Find each line in the listing below that contains the word "bottom" and copy those lines out in full.

**** Information supplied

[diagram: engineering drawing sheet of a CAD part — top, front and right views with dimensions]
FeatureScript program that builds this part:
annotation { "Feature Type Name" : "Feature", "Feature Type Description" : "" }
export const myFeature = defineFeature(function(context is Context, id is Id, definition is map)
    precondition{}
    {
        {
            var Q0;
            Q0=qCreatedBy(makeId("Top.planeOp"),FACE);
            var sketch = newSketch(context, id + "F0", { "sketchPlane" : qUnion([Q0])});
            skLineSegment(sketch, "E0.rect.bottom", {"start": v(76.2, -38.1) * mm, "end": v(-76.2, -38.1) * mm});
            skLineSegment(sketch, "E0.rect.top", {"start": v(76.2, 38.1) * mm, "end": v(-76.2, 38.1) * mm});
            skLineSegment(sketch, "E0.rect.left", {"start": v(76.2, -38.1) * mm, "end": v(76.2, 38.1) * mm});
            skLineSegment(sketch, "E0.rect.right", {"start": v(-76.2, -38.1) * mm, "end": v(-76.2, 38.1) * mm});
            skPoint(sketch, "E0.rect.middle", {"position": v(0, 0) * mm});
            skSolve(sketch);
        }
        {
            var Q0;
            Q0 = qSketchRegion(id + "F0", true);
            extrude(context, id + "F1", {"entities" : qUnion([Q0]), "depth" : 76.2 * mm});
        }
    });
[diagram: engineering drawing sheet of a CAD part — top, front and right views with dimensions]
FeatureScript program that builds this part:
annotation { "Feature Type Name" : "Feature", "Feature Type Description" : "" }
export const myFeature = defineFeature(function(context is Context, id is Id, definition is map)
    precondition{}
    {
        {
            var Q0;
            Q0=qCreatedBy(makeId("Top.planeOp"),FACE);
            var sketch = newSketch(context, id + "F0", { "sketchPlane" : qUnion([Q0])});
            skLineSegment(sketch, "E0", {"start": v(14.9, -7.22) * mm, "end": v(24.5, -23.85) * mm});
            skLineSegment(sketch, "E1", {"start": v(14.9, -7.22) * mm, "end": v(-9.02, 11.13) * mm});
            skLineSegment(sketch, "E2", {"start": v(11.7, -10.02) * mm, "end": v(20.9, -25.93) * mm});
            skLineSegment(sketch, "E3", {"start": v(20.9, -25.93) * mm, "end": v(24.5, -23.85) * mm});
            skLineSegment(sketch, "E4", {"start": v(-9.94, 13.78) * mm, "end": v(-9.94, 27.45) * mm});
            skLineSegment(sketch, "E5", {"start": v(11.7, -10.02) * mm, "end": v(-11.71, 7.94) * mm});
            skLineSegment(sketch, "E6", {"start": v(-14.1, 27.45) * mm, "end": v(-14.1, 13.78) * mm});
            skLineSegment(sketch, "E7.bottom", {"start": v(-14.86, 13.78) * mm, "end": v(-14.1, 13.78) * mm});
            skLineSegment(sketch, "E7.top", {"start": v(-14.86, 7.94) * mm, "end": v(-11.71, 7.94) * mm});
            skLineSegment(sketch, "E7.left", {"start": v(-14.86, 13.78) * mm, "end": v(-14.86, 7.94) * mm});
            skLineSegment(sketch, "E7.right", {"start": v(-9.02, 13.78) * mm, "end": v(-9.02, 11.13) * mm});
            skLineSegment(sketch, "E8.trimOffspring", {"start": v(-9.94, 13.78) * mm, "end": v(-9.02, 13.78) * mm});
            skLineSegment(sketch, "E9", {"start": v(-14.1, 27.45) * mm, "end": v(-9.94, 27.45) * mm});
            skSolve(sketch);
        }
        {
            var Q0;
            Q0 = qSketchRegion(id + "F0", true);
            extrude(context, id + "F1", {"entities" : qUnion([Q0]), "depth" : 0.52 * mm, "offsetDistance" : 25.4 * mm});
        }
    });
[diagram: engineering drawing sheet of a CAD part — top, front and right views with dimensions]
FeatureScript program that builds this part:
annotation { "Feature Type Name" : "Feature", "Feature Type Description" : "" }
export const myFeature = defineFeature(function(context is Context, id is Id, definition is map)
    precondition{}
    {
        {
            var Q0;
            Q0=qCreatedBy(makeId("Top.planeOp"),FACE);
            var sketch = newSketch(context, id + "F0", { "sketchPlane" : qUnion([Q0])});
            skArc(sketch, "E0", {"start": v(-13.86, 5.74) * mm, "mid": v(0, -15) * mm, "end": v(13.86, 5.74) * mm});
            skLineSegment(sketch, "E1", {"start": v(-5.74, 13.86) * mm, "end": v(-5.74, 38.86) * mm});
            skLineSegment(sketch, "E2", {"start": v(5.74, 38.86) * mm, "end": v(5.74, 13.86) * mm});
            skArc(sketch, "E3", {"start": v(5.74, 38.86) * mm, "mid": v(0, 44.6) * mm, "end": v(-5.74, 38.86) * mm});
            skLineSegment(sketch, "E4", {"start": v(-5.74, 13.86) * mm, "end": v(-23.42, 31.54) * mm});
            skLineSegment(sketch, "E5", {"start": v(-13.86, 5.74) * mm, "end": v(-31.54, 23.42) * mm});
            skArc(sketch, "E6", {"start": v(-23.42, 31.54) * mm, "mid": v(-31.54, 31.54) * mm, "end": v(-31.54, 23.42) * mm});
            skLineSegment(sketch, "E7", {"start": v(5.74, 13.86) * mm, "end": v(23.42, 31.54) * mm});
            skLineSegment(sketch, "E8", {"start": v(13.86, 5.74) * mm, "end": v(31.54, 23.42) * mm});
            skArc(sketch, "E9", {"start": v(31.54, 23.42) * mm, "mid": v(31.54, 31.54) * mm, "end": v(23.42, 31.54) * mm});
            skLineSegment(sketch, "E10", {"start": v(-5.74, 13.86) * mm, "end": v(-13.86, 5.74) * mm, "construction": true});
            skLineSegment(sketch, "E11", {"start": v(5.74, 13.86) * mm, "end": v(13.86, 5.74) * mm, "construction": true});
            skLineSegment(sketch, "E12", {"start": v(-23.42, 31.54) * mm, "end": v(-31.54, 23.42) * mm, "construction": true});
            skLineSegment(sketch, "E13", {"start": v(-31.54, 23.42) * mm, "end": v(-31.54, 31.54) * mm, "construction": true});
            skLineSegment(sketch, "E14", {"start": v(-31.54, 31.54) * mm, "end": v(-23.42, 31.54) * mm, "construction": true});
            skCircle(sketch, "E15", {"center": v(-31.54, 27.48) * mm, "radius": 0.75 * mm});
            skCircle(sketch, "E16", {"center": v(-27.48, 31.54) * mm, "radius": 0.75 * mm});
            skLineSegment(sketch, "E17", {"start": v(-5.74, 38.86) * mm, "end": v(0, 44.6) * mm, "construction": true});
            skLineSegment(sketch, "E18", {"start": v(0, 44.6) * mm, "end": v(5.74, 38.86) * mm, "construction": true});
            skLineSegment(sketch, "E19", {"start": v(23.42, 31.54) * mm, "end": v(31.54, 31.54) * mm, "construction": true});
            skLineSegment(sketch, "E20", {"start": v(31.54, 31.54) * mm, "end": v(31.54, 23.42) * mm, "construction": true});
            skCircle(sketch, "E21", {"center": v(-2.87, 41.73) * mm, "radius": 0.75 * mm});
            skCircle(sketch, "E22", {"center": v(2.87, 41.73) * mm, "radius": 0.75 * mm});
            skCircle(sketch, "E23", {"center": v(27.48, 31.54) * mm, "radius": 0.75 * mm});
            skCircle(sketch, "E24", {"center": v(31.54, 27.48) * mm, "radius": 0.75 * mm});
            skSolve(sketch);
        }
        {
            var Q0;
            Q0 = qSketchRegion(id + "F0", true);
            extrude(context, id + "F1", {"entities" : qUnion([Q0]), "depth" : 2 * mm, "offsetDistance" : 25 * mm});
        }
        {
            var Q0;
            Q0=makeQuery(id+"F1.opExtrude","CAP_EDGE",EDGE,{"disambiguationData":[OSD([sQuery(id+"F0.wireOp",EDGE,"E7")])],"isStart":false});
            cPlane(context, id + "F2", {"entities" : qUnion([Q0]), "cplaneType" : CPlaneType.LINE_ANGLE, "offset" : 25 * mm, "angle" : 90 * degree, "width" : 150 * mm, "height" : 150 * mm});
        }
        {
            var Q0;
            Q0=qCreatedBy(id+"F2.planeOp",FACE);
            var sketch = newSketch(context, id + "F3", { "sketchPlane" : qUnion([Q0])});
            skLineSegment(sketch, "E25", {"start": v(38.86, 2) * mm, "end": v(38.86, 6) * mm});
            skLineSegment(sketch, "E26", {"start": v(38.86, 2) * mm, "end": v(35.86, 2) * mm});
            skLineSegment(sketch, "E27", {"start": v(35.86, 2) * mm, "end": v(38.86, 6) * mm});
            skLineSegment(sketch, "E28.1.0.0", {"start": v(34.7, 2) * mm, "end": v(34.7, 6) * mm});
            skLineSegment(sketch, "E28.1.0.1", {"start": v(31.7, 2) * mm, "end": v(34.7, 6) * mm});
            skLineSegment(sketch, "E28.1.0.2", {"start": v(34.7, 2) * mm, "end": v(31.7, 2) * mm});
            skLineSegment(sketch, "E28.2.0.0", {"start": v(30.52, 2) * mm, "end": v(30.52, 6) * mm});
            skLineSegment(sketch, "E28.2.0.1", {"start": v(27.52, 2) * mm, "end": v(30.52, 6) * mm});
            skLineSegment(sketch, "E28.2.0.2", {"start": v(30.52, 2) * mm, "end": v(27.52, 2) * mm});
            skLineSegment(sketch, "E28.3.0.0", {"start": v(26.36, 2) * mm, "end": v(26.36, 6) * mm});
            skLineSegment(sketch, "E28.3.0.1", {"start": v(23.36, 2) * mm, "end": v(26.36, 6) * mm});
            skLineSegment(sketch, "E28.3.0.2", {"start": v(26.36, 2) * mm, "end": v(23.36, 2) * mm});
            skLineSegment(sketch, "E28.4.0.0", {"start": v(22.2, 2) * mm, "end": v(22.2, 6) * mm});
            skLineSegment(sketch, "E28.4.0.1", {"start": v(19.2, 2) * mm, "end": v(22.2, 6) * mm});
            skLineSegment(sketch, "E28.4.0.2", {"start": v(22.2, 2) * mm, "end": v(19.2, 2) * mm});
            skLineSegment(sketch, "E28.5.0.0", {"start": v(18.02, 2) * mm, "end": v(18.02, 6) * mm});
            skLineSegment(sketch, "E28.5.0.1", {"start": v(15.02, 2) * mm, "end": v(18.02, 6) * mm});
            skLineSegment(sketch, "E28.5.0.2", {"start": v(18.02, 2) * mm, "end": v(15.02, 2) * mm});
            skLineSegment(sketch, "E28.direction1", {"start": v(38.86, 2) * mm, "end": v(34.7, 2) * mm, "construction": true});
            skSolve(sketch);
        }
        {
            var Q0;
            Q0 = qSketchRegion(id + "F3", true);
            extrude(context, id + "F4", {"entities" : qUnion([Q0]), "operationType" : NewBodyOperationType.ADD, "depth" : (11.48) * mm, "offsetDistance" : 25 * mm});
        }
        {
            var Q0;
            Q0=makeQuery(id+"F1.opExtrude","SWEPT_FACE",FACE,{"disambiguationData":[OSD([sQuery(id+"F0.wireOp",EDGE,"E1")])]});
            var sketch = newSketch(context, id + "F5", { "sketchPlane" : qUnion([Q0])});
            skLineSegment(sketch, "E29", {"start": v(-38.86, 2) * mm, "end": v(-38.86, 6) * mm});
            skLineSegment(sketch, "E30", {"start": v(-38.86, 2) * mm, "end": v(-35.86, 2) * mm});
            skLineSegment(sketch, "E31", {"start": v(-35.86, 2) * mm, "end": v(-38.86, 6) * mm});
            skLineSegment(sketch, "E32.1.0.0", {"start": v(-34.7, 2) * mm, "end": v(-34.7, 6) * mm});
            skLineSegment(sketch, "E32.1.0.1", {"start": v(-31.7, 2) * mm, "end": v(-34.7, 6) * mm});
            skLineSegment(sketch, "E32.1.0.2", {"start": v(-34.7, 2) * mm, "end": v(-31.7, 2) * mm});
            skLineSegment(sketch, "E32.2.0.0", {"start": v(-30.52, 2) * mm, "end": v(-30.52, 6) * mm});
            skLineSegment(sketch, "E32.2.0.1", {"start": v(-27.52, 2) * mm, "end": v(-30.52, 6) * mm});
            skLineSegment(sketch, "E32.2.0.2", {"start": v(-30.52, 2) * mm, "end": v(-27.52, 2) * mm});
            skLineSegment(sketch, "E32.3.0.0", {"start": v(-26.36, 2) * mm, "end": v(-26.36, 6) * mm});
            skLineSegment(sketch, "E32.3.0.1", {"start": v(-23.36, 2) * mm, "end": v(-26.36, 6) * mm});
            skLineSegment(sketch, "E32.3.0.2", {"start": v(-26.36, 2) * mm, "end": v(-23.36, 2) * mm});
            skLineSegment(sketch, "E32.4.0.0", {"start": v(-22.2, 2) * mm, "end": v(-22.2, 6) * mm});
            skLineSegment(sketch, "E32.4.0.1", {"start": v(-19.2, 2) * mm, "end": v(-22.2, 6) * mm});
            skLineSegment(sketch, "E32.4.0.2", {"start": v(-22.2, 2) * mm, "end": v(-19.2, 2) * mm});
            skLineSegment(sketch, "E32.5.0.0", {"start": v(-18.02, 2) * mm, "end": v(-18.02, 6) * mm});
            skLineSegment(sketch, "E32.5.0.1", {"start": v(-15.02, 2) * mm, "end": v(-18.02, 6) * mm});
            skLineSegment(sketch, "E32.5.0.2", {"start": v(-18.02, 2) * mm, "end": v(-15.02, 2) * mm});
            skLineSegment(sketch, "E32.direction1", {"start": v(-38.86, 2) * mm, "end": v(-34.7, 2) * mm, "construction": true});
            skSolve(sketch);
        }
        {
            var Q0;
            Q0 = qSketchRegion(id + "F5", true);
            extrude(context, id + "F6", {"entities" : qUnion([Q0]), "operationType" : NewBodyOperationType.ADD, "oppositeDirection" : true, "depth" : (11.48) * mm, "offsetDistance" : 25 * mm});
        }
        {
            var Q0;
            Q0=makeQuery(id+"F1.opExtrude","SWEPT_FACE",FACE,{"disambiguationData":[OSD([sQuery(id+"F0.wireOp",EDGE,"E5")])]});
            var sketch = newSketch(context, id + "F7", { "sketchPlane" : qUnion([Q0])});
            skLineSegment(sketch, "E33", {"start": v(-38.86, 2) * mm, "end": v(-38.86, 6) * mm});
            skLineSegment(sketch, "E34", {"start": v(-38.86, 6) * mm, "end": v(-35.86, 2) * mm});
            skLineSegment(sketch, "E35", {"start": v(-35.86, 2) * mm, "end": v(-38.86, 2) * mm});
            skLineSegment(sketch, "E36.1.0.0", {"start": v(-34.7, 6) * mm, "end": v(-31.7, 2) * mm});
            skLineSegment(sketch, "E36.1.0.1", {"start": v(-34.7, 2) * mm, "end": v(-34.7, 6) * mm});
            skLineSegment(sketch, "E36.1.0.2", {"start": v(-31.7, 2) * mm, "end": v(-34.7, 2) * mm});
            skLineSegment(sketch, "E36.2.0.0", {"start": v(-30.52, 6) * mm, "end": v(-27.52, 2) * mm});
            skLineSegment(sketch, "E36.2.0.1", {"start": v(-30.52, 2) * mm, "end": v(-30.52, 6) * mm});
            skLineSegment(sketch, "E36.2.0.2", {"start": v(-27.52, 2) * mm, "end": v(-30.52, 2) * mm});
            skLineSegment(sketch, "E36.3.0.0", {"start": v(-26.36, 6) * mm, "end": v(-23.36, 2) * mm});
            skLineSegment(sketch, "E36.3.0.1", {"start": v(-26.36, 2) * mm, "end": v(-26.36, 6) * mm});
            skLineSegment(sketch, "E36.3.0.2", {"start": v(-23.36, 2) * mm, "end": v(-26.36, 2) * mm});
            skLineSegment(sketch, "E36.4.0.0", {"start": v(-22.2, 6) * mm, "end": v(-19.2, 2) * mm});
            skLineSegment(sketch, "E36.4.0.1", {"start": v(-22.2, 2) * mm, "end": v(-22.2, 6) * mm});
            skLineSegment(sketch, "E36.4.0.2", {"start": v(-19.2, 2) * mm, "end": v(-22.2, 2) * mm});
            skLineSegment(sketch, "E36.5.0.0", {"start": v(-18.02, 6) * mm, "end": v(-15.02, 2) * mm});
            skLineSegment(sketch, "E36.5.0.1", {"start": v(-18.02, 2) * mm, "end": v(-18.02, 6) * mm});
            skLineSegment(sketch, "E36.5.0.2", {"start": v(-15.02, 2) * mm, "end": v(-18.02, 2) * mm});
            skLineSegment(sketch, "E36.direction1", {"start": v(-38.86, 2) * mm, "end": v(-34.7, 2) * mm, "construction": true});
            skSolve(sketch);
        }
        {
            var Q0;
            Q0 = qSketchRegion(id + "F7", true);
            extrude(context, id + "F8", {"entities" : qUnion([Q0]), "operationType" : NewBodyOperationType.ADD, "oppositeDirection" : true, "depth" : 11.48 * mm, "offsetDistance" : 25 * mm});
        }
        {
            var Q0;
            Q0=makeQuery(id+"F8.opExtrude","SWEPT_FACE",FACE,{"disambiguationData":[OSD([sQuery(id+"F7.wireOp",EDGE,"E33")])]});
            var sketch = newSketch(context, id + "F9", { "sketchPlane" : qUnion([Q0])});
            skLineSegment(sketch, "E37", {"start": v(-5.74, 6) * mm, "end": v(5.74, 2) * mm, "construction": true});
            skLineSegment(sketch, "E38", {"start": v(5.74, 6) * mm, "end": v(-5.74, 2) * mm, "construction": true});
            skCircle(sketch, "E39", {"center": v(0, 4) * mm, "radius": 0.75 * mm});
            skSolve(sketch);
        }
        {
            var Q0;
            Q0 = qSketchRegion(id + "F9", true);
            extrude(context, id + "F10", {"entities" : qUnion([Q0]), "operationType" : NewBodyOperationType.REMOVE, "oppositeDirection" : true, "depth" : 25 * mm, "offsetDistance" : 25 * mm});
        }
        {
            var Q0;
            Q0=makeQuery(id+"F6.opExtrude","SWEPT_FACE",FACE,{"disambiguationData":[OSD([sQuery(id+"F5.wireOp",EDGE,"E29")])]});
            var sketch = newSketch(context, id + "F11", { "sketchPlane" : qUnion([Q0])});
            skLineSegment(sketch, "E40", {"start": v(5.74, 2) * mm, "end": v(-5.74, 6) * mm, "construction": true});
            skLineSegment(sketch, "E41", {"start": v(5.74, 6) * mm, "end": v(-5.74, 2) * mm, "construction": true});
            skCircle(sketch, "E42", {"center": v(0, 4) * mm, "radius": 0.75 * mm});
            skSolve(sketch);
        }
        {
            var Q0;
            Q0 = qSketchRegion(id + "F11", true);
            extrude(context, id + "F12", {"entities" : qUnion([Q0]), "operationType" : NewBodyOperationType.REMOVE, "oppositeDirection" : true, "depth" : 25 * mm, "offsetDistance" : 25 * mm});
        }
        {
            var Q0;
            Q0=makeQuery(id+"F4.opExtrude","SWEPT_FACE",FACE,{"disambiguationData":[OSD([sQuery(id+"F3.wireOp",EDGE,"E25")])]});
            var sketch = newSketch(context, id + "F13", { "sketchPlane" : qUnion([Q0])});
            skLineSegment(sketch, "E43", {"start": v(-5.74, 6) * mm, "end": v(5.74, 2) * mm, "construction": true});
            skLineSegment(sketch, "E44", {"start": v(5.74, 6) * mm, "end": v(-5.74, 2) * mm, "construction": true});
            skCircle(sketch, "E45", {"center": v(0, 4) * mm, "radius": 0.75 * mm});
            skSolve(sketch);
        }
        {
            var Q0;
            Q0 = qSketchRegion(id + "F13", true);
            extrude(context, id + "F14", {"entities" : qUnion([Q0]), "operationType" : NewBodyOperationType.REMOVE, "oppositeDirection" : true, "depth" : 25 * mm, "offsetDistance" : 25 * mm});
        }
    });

********

■ **Result of the task**:
            skLineSegment(sketch, "E0.rect.bottom", {"start": v(76.2, -38.1) * mm, "end": v(-76.2, -38.1) * mm});
            skLineSegment(sketch, "E7.bottom", {"start": v(-14.86, 13.78) * mm, "end": v(-14.1, 13.78) * mm});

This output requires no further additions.